To start with, you need to know which type of VPS environment you will run: Windows or Linux. Linux is a different ballgame than Windows, but certainly has its perks. Regardless of wants and comfort levels, if your site is running on ASP or ASP.net, you will need to use a Windows environment.

 Managed vs Unmanaged

In shared hosting, you don’t get root access to the server and hence the question of managing the server does not arise.

But when it comes to VPS hosting, the whole virtual server is handed over to you. So, there needs to be somebody to look after it and monitor its performance. If this is taken care of by your VPS provider, then it is called managed VPS, whereas in unmanaged VPS you need to take the responsibility of your server all by yourself.

Unmanaged hosting requires you to monitor the performance and keep the server running in good health. If your server software happens to crash, or some security issue manages to creep in, you are the one to fix it being the only administrator of your VPS.

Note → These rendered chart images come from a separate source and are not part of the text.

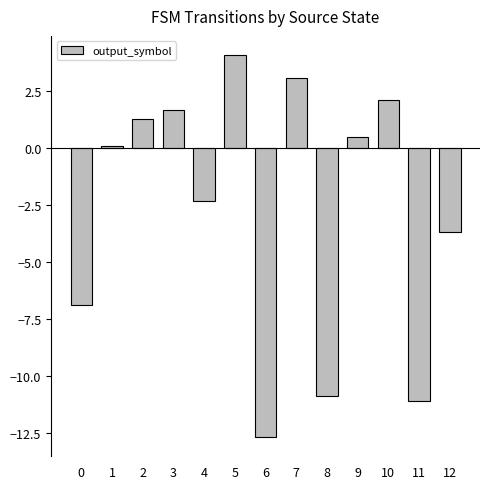

Which label corresponds to the smallest value in the chart?

6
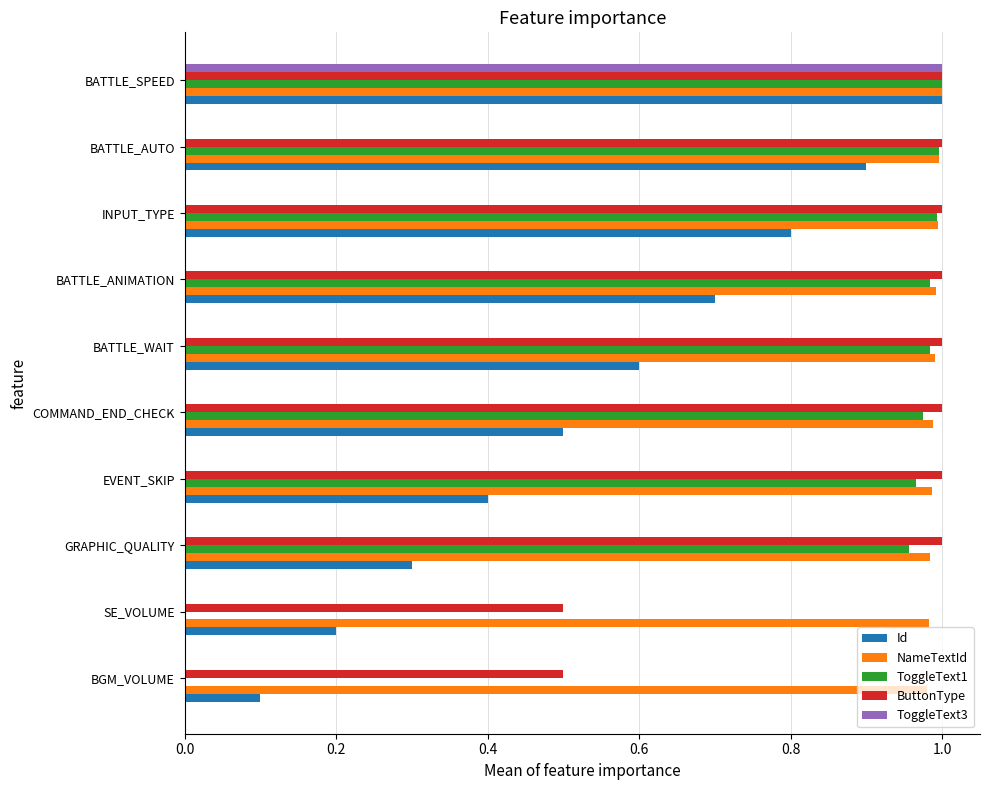

True or false: ButtonType has a value of 1.8 at BATTLE_AUTO.

False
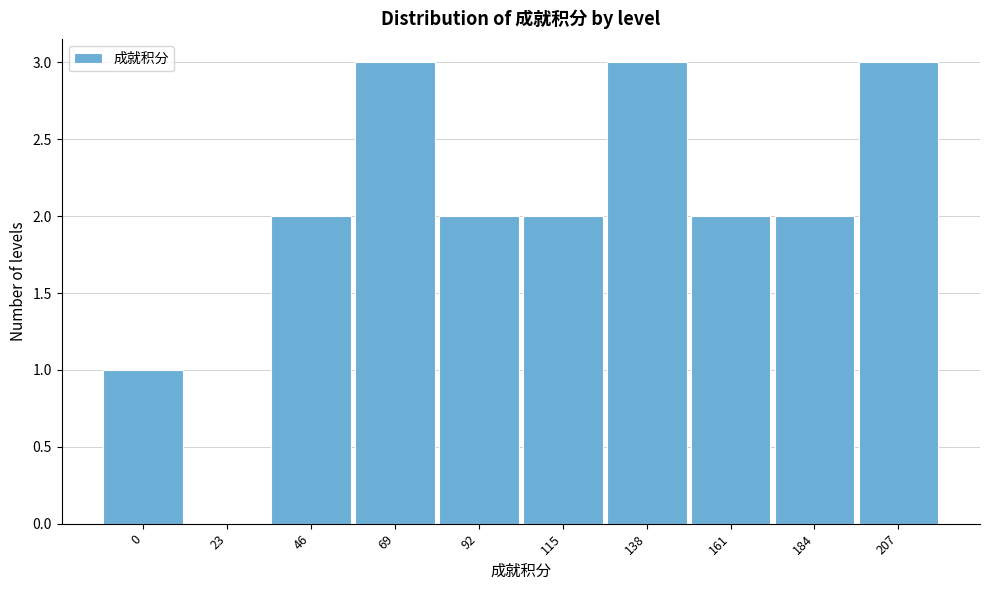

Reading right to left, list all the values displayed in this chart.

207=3	184=2	161=2	138=3	115=2	92=2	69=3	46=2	23=0	0=1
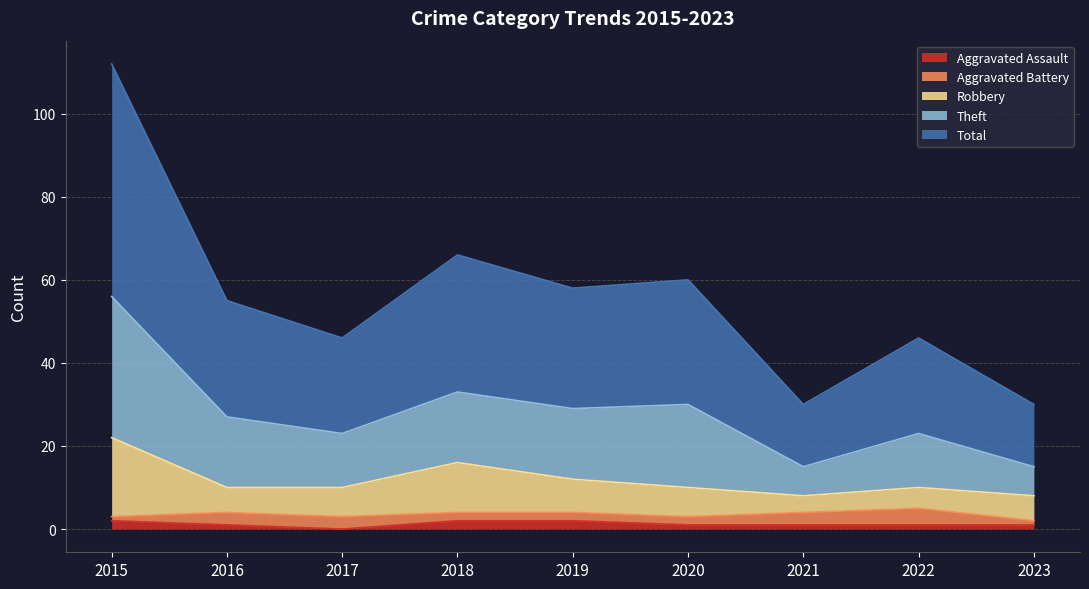

True or false: Aggravated Assault has a value of 0 at 2022.

False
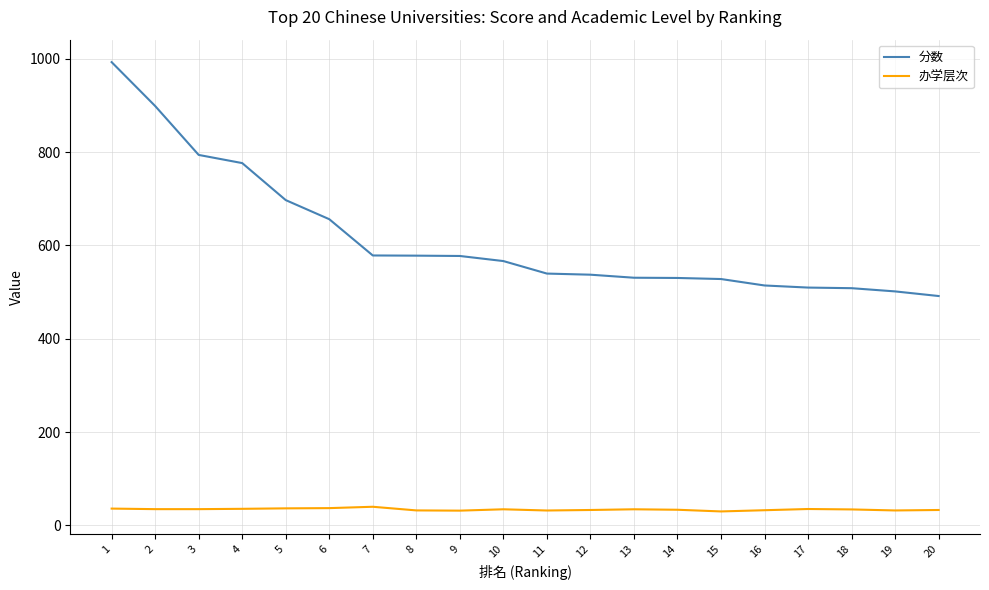

What is the difference between the second highest and second lowest values in the 办学层次 series?

5.4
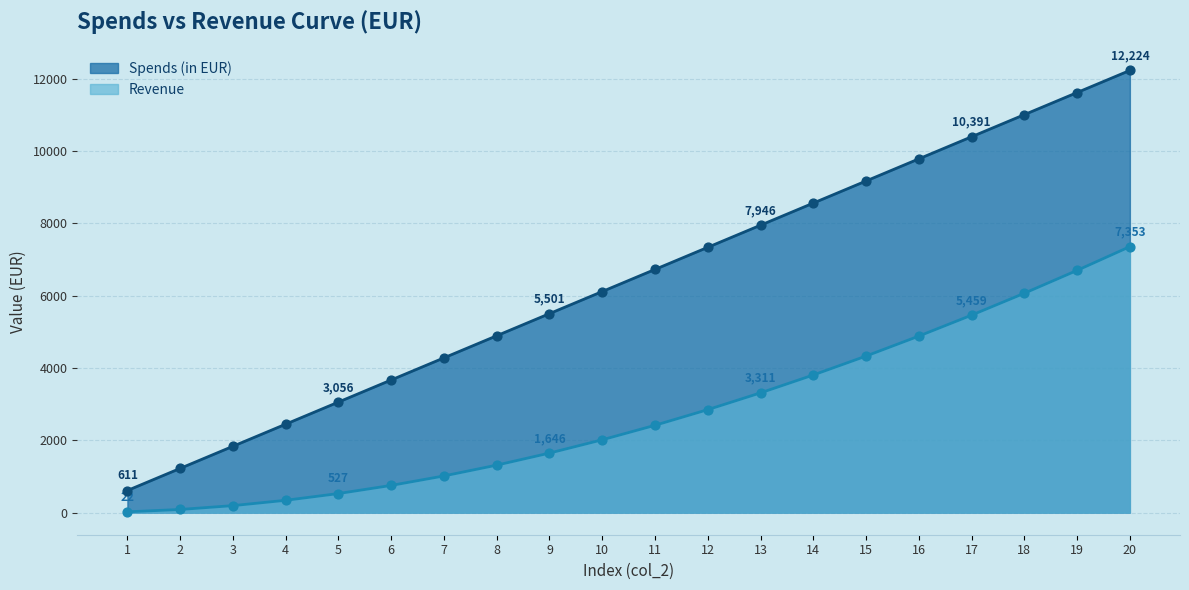

What is the total value across all series at 19?

18309.4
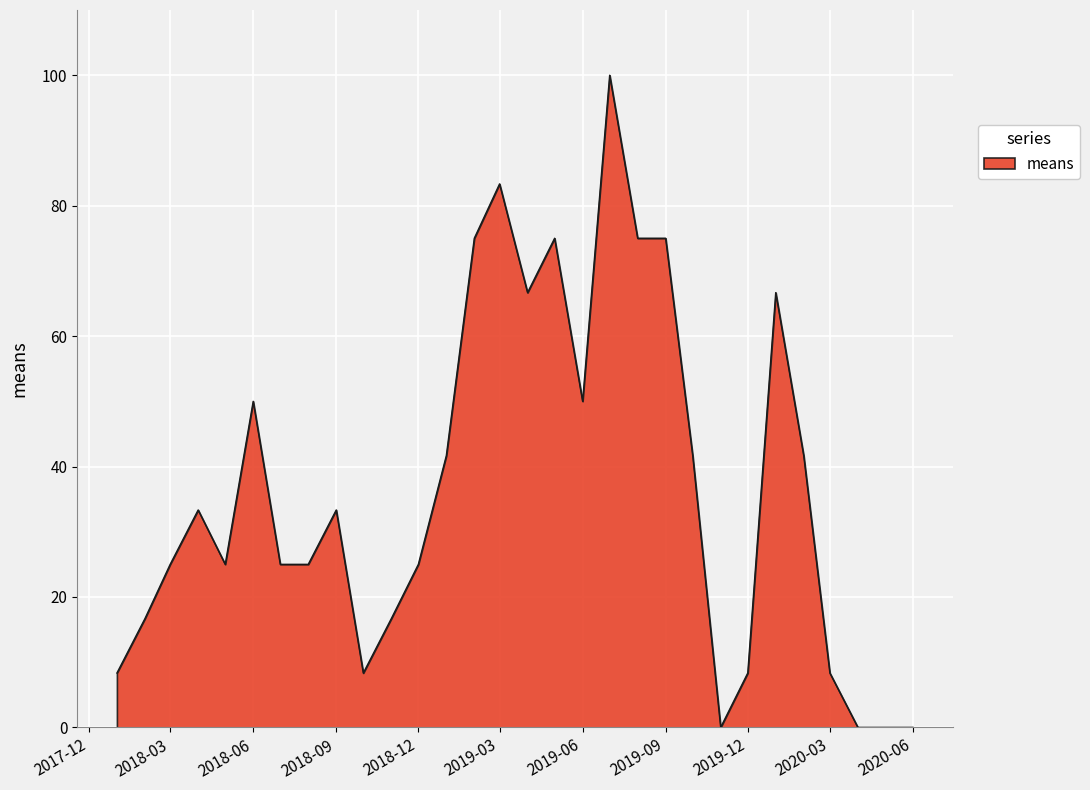

What is the average value?

36.7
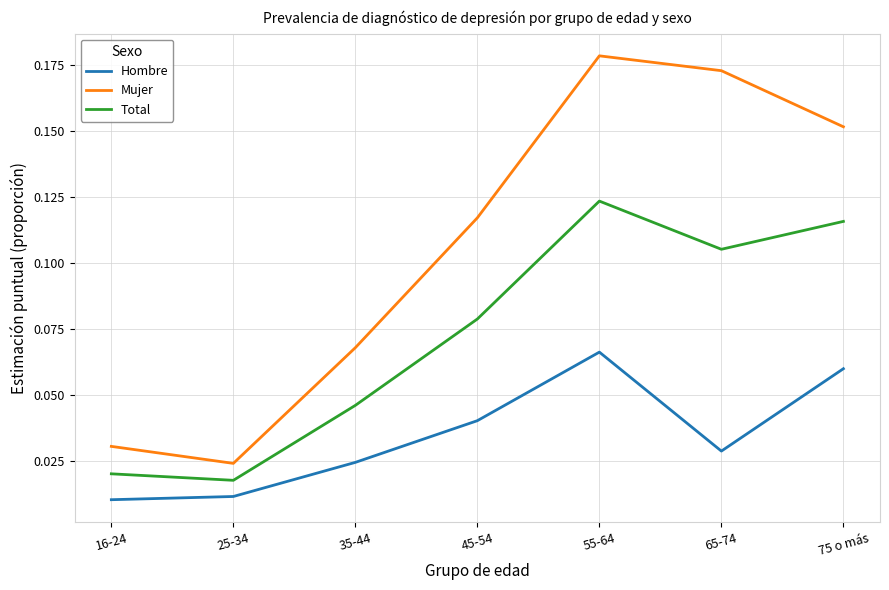

True or false: Mujer has more than 0 points higher than both neighbors.

True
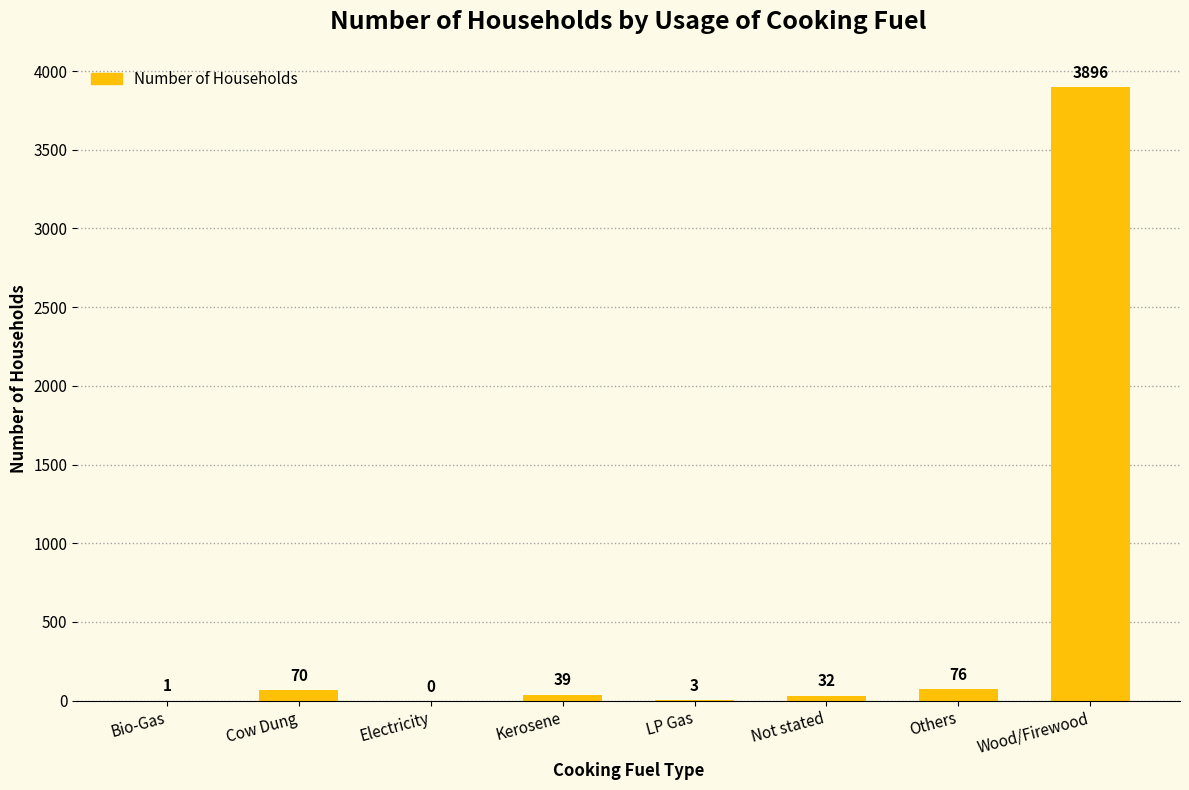

How many values are above zero?

7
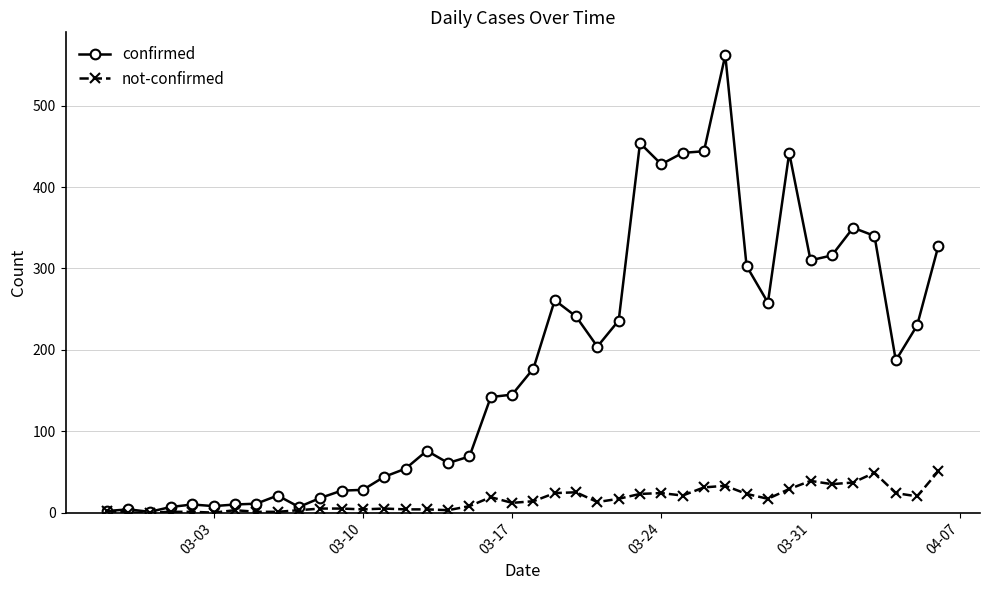

Which series has the widest spread of values?

confirmed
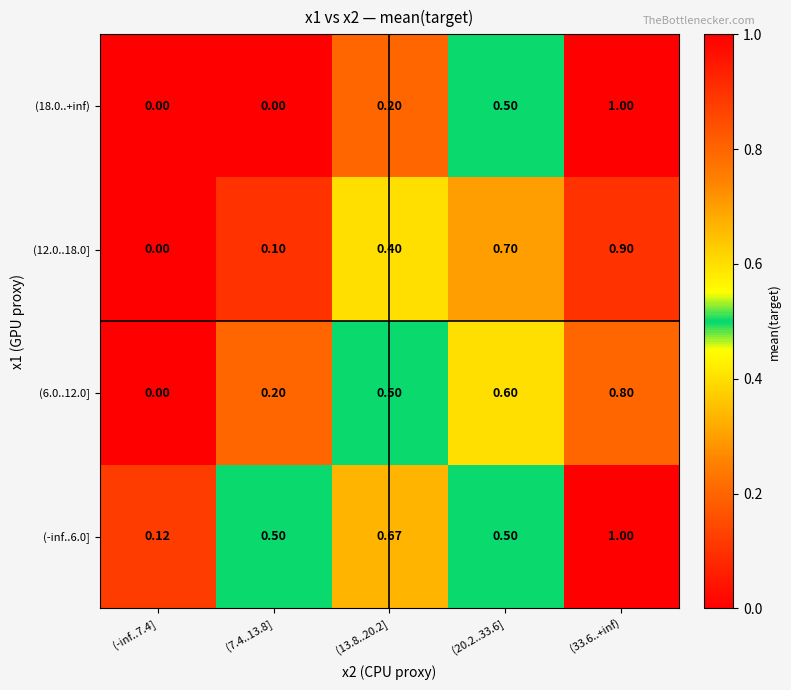

Is the value of (-inf..6.0] at (13.8..20.2] greater than the value of (12.0..18.0] at (-inf..7.4]?

Yes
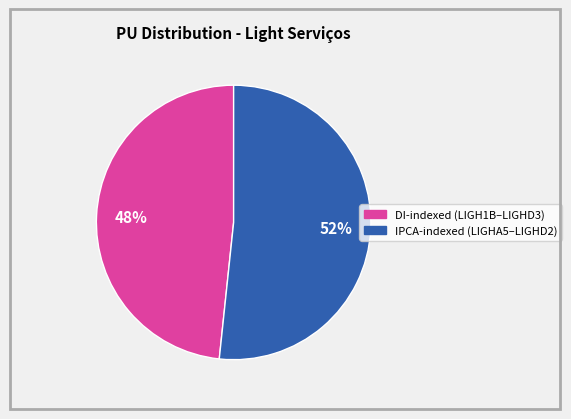

To the nearest percent, what is the average slice percentage?

50%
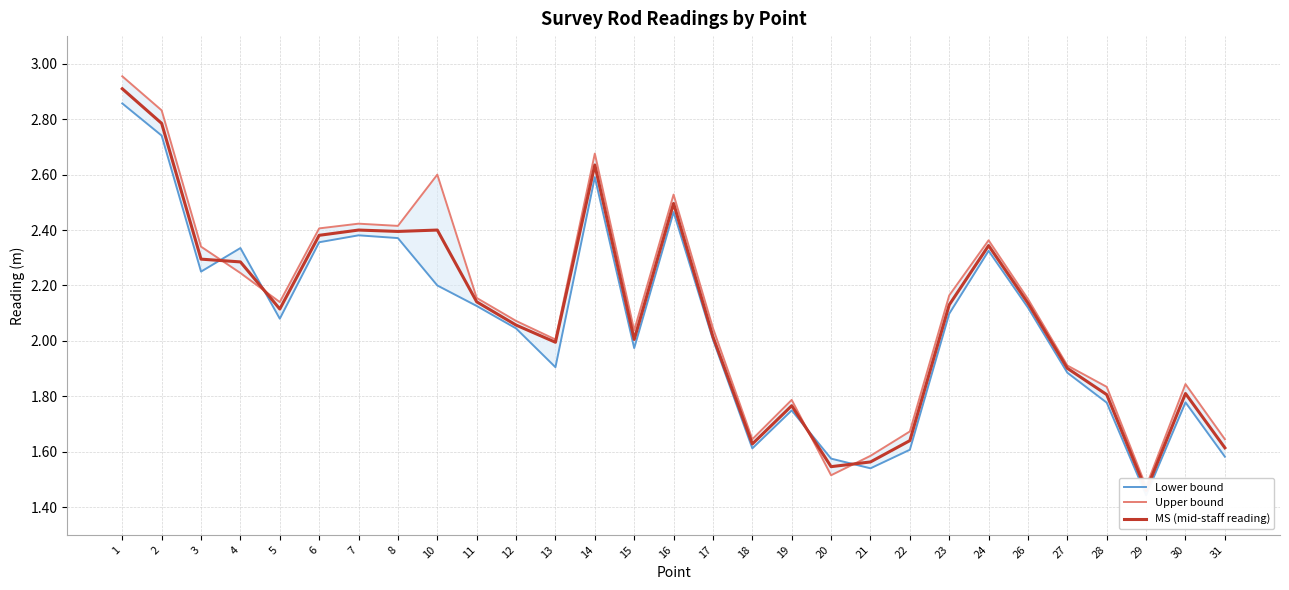

Which category has the lowest value in the Upper bound series?

29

So, if you are a seasoned geek, who knows the ins and outs of server management and are familiar with stuff like shutting down, repairing, restarting, rebooting the server, then you are a good candidate for unmanaged hosting. Else, you should choose to pay a little more and go with managed VPS.

The extent to which a VPS is managed varies from vendor to vendor and even with different plans with the same vendor. So, you should keep this in mind while comparing different VPS plans or vendors before you go ahead with finalizing one for you.

Most VPS hosting providers offer managed VPS hosting by default, but unmanaged does allow for some additional freedom – provided, of course, that you know how to and are comfortable managing and configuring everything by yourself.

 Redundancy and Scalability 

Redundancy basically refers to having a backup resource in place, especially at the data center. If the regular power supply fails, generators and UPS systems should be there; if the services of the ISP are interrupted, some other alternate arrangement should be there, if one server is overloaded, another standby server should be there; so on and so forth. Scalability, on the other hand, indicates the ability to handle sudden, occasional increased loads on the server, usually by making use of the redundant resources in the system. Both of these combined together translates into higher uptime and consistent performance.